• ACTION ITEM: Keep the images out while you set down the data exactly.

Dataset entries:
──────────

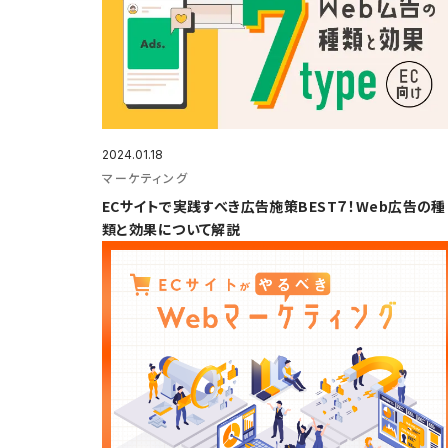
2024.01.18
マーケティング
ECサイトで実践すべき広告施策BEST７！Web広告の種
類と効果について解説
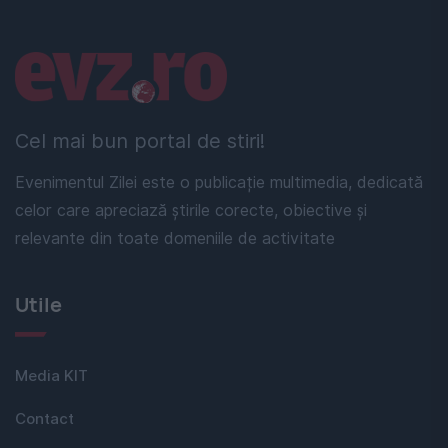
Linkuri utile
Cel mai bun portal de stiri!
Evenimentul Zilei este o publicație multimedia, dedicată
celor care apreciază știrile corecte, obiective și
relevante din toate domeniile de activitate
Utile
Media KIT
Contact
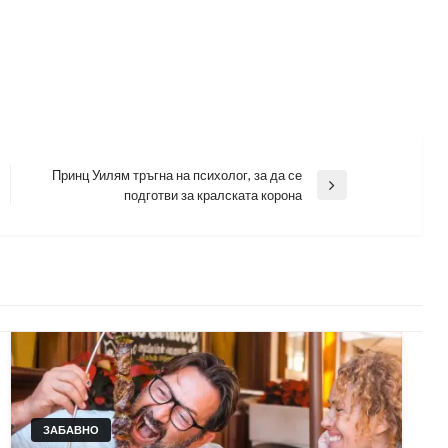
Принц Уилям тръгна на психолог, за да се
Next
подготви за кралската корона
Post
ЗАБАВНО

──────────

• ANSWER SPACE:
2024.01.18
マーケティング
ECサイトで実践すべき広告施策BEST７！Web広告の種
類と効果について解説
Linkuri utile
Cel mai bun portal de stiri!
Evenimentul Zilei este o publicație multimedia, dedicată
celor care apreciază știrile corecte, obiective și
relevante din toate domeniile de activitate
Utile
Media KIT
Contact
Принц Уилям тръгна на психолог, за да се
Next
подготви за кралската корона
Post
ЗАБАВНО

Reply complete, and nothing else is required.